## WHAT THE TASK ASKS
All records below are to be duplicated exactly, with every picture excluded.

## INPUT
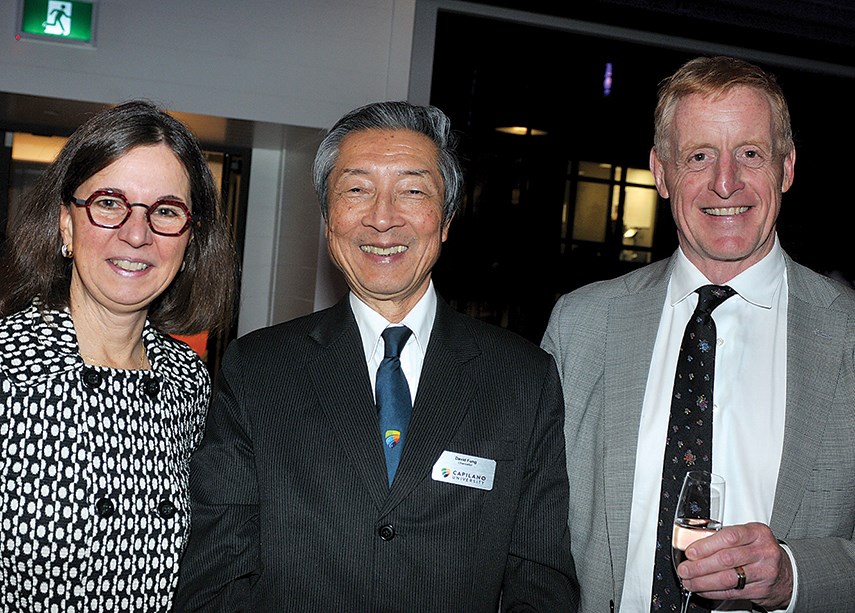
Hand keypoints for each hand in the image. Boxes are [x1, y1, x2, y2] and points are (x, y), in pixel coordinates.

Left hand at [677, 521, 792, 609]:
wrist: (787, 573)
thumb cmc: (760, 551)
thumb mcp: (749, 536)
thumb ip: (725, 537)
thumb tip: (694, 544)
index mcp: (757, 533)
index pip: (729, 537)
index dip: (706, 545)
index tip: (690, 552)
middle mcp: (763, 552)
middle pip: (726, 559)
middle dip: (700, 566)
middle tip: (684, 569)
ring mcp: (764, 572)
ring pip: (728, 578)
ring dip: (703, 581)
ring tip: (689, 581)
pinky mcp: (761, 591)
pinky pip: (732, 592)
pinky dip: (713, 592)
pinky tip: (702, 589)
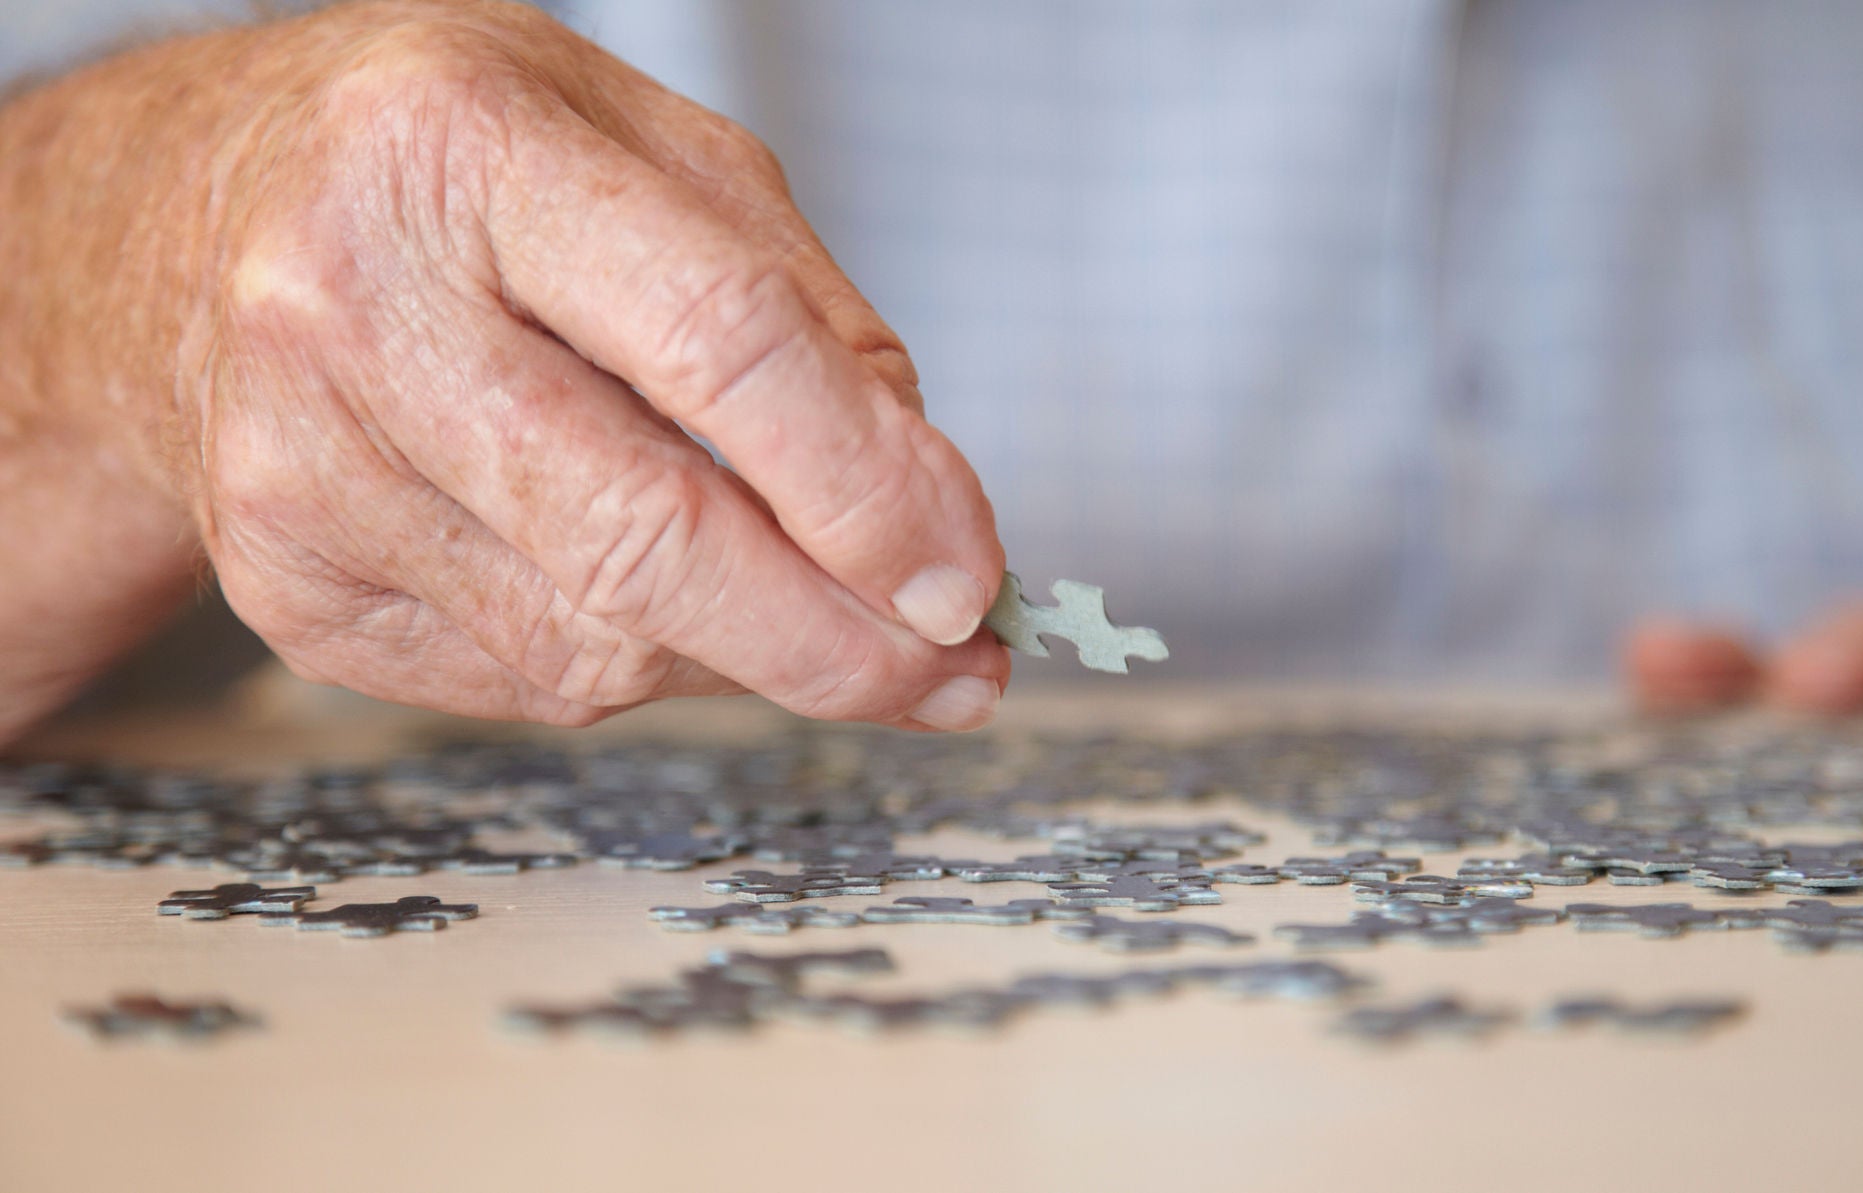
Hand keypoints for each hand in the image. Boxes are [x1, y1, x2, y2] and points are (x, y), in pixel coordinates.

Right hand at [0, 1, 1006, 736]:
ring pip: (596, 644)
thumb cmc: (457, 174)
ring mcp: (300, 469)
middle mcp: (350, 308)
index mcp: (463, 151)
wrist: (186, 231)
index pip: (717, 344)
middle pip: (646, 537)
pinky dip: (647, 665)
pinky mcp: (291, 591)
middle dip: (836, 639)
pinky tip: (675, 604)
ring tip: (830, 621)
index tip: (967, 575)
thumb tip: (925, 512)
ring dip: (755, 659)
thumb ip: (808, 314)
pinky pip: (531, 681)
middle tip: (953, 670)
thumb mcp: (651, 153)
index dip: (867, 485)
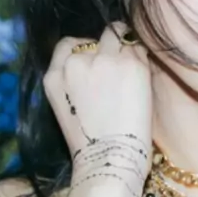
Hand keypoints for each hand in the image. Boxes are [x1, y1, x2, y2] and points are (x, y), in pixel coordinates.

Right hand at [43, 22, 152, 188]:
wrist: (110, 160)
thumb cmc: (90, 145)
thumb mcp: (65, 107)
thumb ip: (73, 79)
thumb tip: (95, 60)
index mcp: (55, 76)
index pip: (68, 44)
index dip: (86, 48)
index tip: (97, 60)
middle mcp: (77, 62)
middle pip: (96, 38)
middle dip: (108, 50)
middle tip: (119, 72)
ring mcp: (105, 60)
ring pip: (119, 36)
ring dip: (127, 50)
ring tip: (132, 74)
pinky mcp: (131, 64)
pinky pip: (139, 48)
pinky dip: (142, 60)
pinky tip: (142, 81)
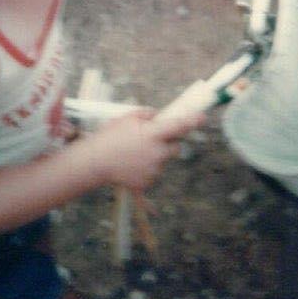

## ANSWER AREA
Hand keypoints for each hand in the image. Boxes are [x1, y1, x2, y2] and points are (x, y), in pixel coordinates.

Left hand at [677, 521, 792, 609]:
wrist: (787, 573)
thumb cmc: (760, 551)
thumb mcp: (749, 536)
thumb ip: (725, 537)
thumb tip: (694, 544)
index mcp: (757, 533)
index pip: (729, 537)
index dip: (706, 545)
index tip: (690, 552)
middle mcp: (763, 552)
middle pip: (726, 559)
middle dip: (700, 566)
middle tip: (684, 569)
ring mcp: (764, 572)
ring pip: (728, 578)
ring dip: (703, 581)
ring tip: (689, 581)
pinky mcp: (761, 591)
pinky pip: (732, 592)
pinky dip: (713, 592)
pinky tip: (702, 589)
Hand keypoints for each hand in the image. Boxes are [x1, y1, x2, y2] and points are (x, y), in pixel coordinates.

Right hand at [0, 1, 1006, 736]:
ring pip: (596, 644)
thumb cmc: (457, 174)
ring mcp: (300, 469)
middle mcp: (350, 308)
index mcp: (463, 151)
wrist: (186, 231)
index pip: (717, 344)
middle pip: (646, 537)
pinky dip: (647, 665)
pinky mcp: (291, 591)
middle dip: (836, 639)
pinky tip: (675, 604)
ring tip: (830, 621)
index tip: (967, 575)
thumb tip: (925, 512)
ring dip: (755, 659)
thumb ip: (808, 314)
pinky pip: (531, 681)
middle tip: (953, 670)
thumb mcp: (651, 153)
index dip: (867, 485)
Hand keypoints for each hand in the image. Boxes are [x1, y1, x2, y2] and points are (x, y), in pixel coordinates.

Right hand at [43, 22, 152, 188]:
wrist: (110, 160)
thumb cmc: (90, 145)
thumb mcp: (65, 107)
thumb ip: (73, 79)
thumb tip: (95, 60)
index mcp: (55, 76)
index pip: (68, 44)
index dip: (86, 48)
index tip: (97, 60)
middle mcp: (77, 62)
middle pip: (96, 38)
middle dip: (108, 50)
middle tip: (119, 72)
ring mcp: (105, 60)
ring pip: (119, 36)
ring dip: (127, 50)
ring tip: (132, 74)
pinky mcp: (131, 64)
pinky pip: (139, 48)
pinky dip: (142, 60)
pinky tip: (142, 81)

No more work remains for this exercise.